◆ WHAT YOU ARE ASKED TO DO: According to the page about the Celeriac tool, which languages does Celeriac currently support?

◆ PASSAGE SHOWN:
Skip to content
Todd Schiller edited this page Apr 20, 2015 · 7 revisions

The Celeriac tool produces program traces for .NET programs for use with the Daikon dynamic invariant detector. Daikon uses machine learning to infer likely program invariants and properties. The types of properties inferred by Daikon include “.field > abs(y)”; “y = 2*x+3”; “array a is sorted”; “for all list objects lst, lst.next.prev = lst”; “for all treenode objects n, n.left.value < n.right.value”; “p != null ⇒ p.content in myArray”; and many more.

Celeriac currently supports the C#, F#, and Visual Basic .NET languages.

Downloading Celeriac

Snapshot binaries are available from AppVeyor.

To build Celeriac from source, check out the source and build the Celeriac solution using Visual Studio. The repository includes DLL's for all referenced dependencies.

To build/run Celeriac on Mono, refer to the Mono Support wiki page.

Setup

The following setup ensures that Celeriac can properly instrument your run your program:

  1. Set the CELERIAC_HOME environment variable to the directory containing Celeriac.dll.

  2. Add Celeriac.dll to the Global Assembly Cache. In administrator mode, enter the following command:

    gacutil /i %CELERIAC_HOME%\Celeriac.dll
    

As an alternative to adding Celeriac to the Global Assembly Cache (GAC), you can copy the Celeriac DLLs to the directory of the assembly you are instrumenting.

NOTE: currently, if the assembly you are instrumenting refers other assemblies that aren't in the GAC, you must copy the files the directory containing the assemblies. (Resolved in Issue #101?)

Generating a Trace with Celeriac

Celeriac supports two modes: online and offline mode. In online mode, Celeriac instruments an executable when the executable is run. In offline mode, Celeriac creates an instrumented copy of the assembly on disk; the instrumented assembly outputs a trace when executed. Offline mode is used when generating traces for class libraries and WPF programs.

While Celeriac is compatible with both debug and release builds, a PDB file is necessary to guarantee the correctness of the program, and to properly name the program points and variables. If a PDB file is not present, Celeriac will attempt to proceed (debugging information is required for generating comparability information, however).

Online Tracing

To produce a trace for an executable, run the program using the Celeriac Launcher. For example, if you normally run the program using following command:

MyProgram.exe arg1 arg2 arg3

, instead use the following command:

CeleriacLauncher.exe celeriacArg1 celeriacArg2 MyProgram.exe arg1 arg3 arg3

A full listing of command line options is located on the Command Line Options wiki page.

Offline Tracing

To instrument an assembly to produce a trace when it is run, use Celeriac's --save-program option.

CeleriacLauncher.exe --save-program=InstrumentedClassLibrary.dll ClassLibrary.dll

A full listing of command line options is located on the Command Line Options wiki page.

◆ GIVEN RECORDS:
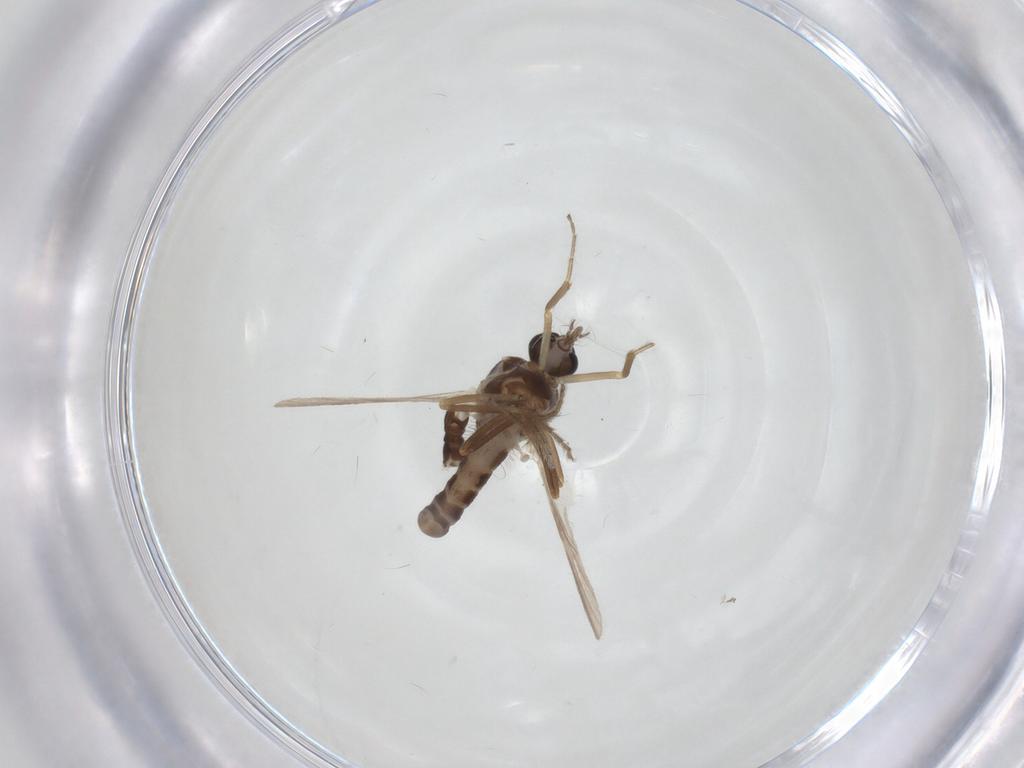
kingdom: Animalia
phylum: Arthropoda
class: Insecta
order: Diptera
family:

◆ WRITTEN REPLY: C#, F#, and Visual Basic .NET.